Selecting an ideal business structure is one of the key decisions for any new enterprise, influencing everything from personal liability to paperwork and licensing requirements.

Your choice can also have an effect on how and if your company pays taxes and can raise capital. This blog will help you explore all available options to you.

Limited Liability Company (LLC)

An LLC provides business owners with added advantages over sole proprietorship or general partnership businesses, such as protecting personal assets in case of legal claims against your business.

An LLC (limited liability company) is a type of legal structure recognized by the federal government as its own distinct entity, offering more freedom in how your business is taxed as members can select whether to have the IRS treat them as sole proprietorship (if it only has one owner), partnership (if there are more than one member), or corporate ( S or C ).

Structure can have a dramatic impact on all aspects of running your business, from tax payments and paperwork management to overall costs and administrative burden. Carefully consider all available structures before consulting with an attorney or accountant for personalized advice. Below is a chart listing popular structures with their associated taxation options.

Corporation

Corporations operate as separate legal entities owned and managed by shareholders, overseen by directors. Corporations are typically seen as more formal business structures and can be particularly helpful to entrepreneurs looking to raise capital through investors before potentially going public in the future. When choosing this structure it is essential that legal risks and tax implications are carefully considered before proceeding – it would be prudent to consult an attorney and financial, tax or business advisor prior to making this decision.

Selecting an effective business structure is a significant decision with lasting effects for your company. It will determine how your company is taxed at both state and federal levels, how you raise money and whether or not personal liability protection exists. Furthermore, selecting the appropriate structure may alter how you manage and organize your team as well as determine how taxes work within each structure – especially for newly launched small business owners.

Partnership

Designing your website, making the first big order and negotiating with suppliers are all exciting aspects of starting a business, but selecting an appropriate legal structure may add additional layers of complexity you hadn’t considered.

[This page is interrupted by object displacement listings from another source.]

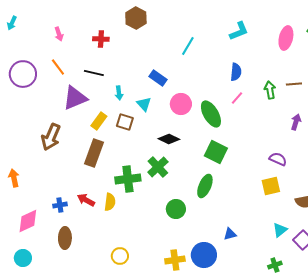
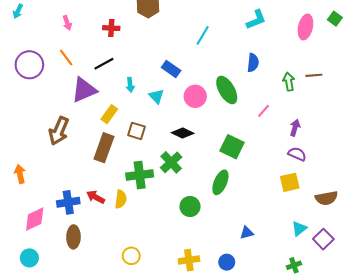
black line: (94, 73) -> (104, 64), turned -42
pink line: (237, 98) -> (263, 111), moved
green ellipse: (211, 114) -> (227, 90), moved
brown square: (125, 122) -> (136, 131), moved
purple arrow: (296, 122) -> (295, 128), moved
blue cross: (60, 205) -> (68, 202), size x1.5
blue circle: (204, 255) -> (227, 262), moved, size x0.6

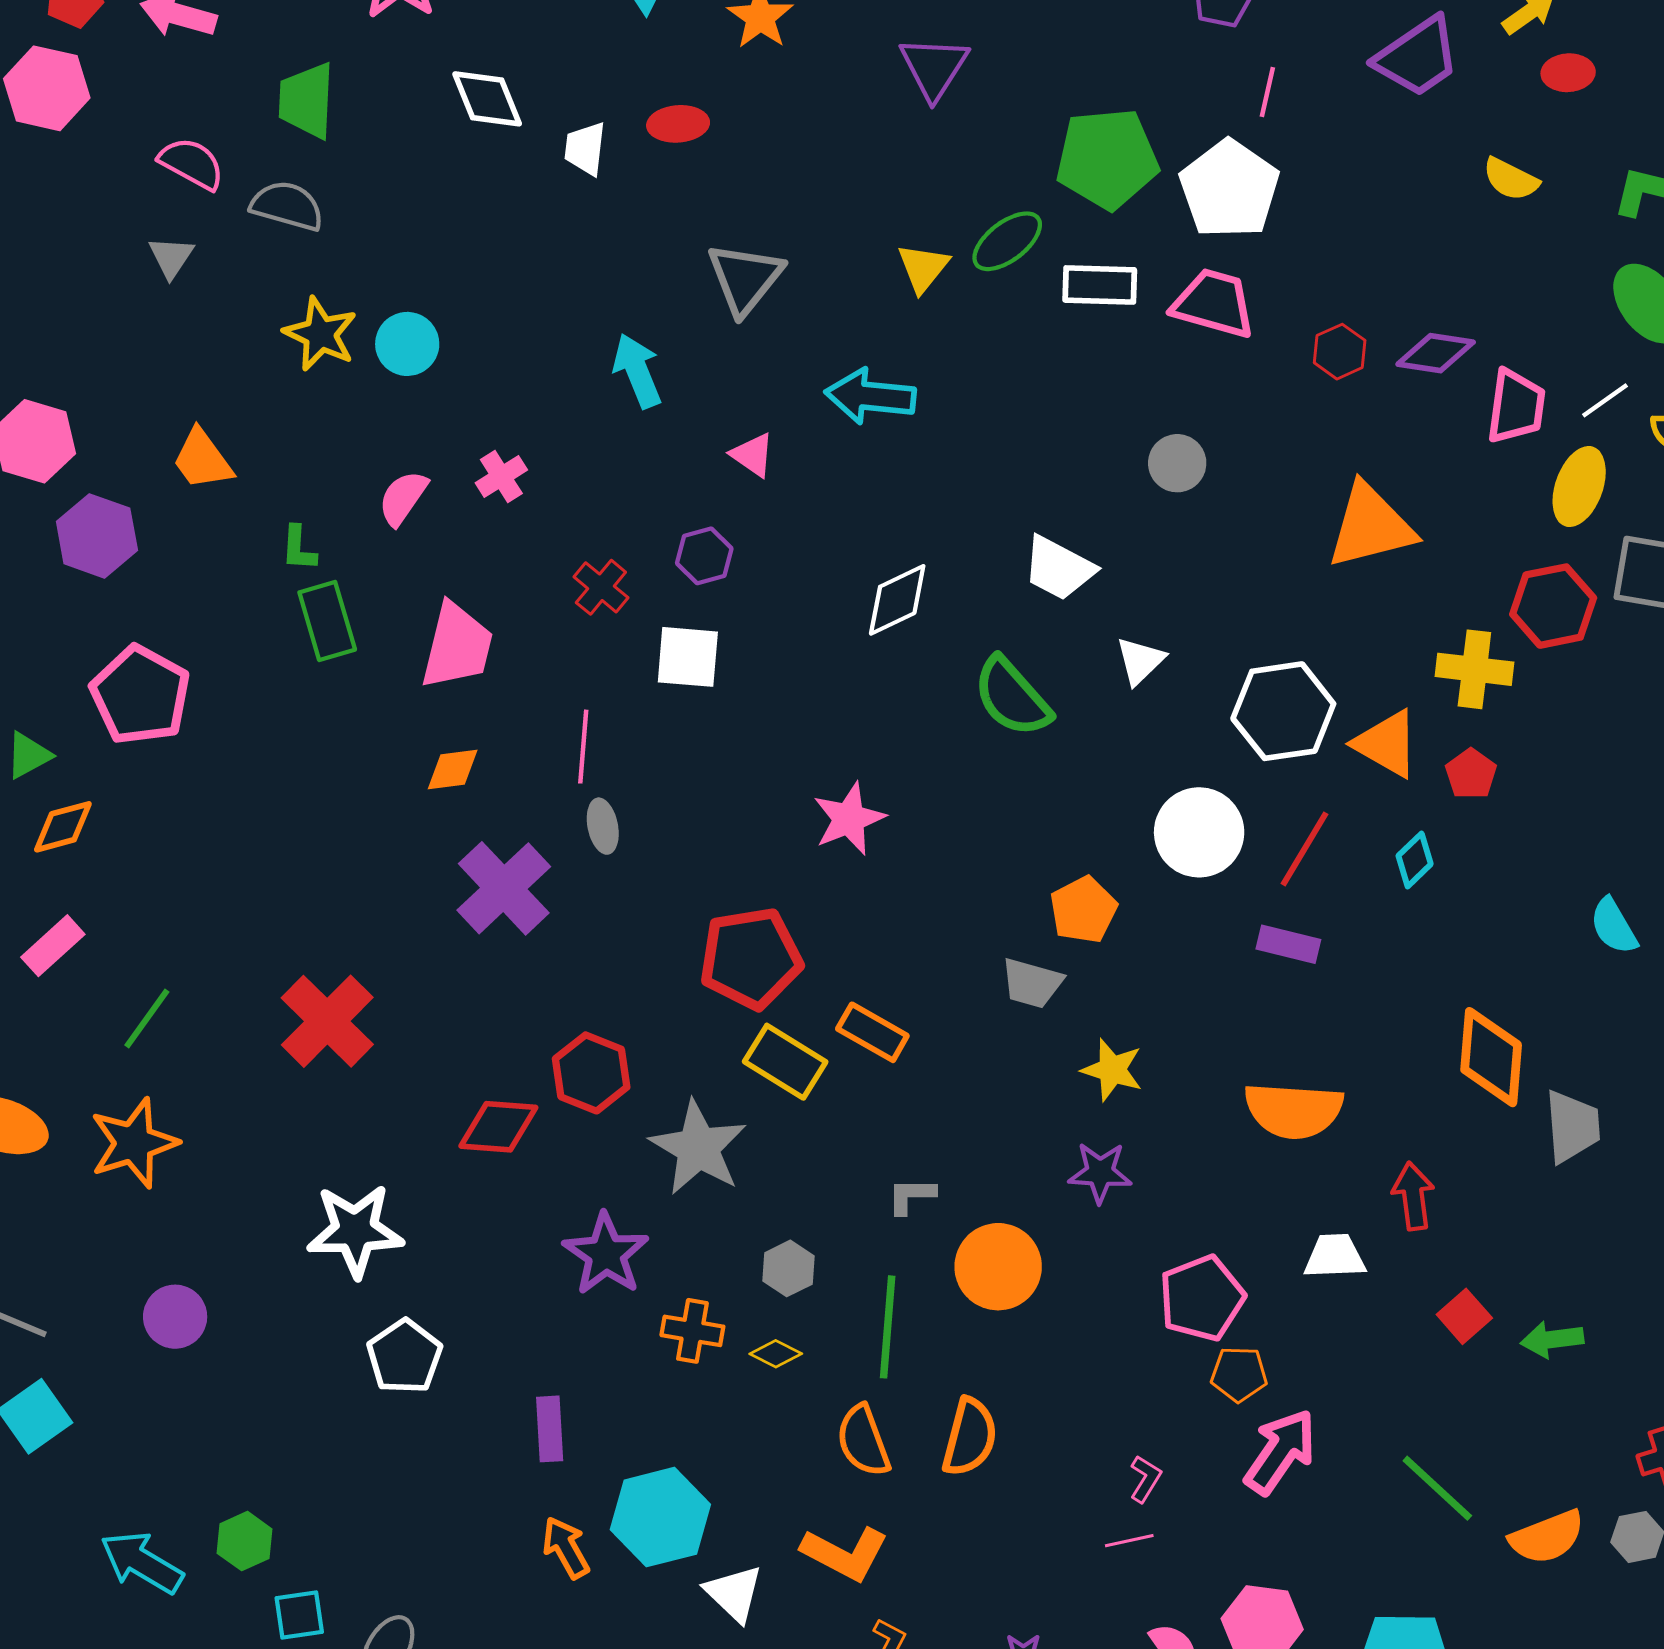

Tummon notes that your choice of business structure will have an impactful and far-reaching influence over how you record transactions and categorize revenue, as well as your personal liability exposure.

General partnerships are business structures composed of two or more owners who share management and profits in equal portions, all being personally liable for all debts and obligations of the partnership, whether shared equally or unequally among partners. Another form of partnership, limited liability partnerships (LLPs), provide some level of protection from personal responsibility for partner negligence.

Consider your company’s long-term needs when selecting its structure. Consider whether you require the option to alter it later, as well as any extra responsibilities such as recording detailed financial data and reporting to government authorities.

Sole Proprietorship

A sole proprietorship is one of the easiest business structures to establish and run, as it requires few formal documents and no registrations beyond any industry license requirements. Furthermore, its administration costs tend to be less than more formally structured businesses.

Personal liability can be an issue when operating as a sole proprietorship; should the business be sued, its assets could become exposed. Furthermore, lack of separation between personal and business income can create tax complications; for example, IRS treats profit earned in such an arrangement as part of your personal income.

If you are considering becoming a sole proprietorship, consult with your local Small Business Development Center or an experienced tax professional before beginning. It is also a good idea to remain current on any federal, state, and local filing requirements (for more details see our guide Filing Payroll Taxes) including payroll taxes (check our guide Filing Payroll Taxes ). Don’t forget quarterly estimated tax payments!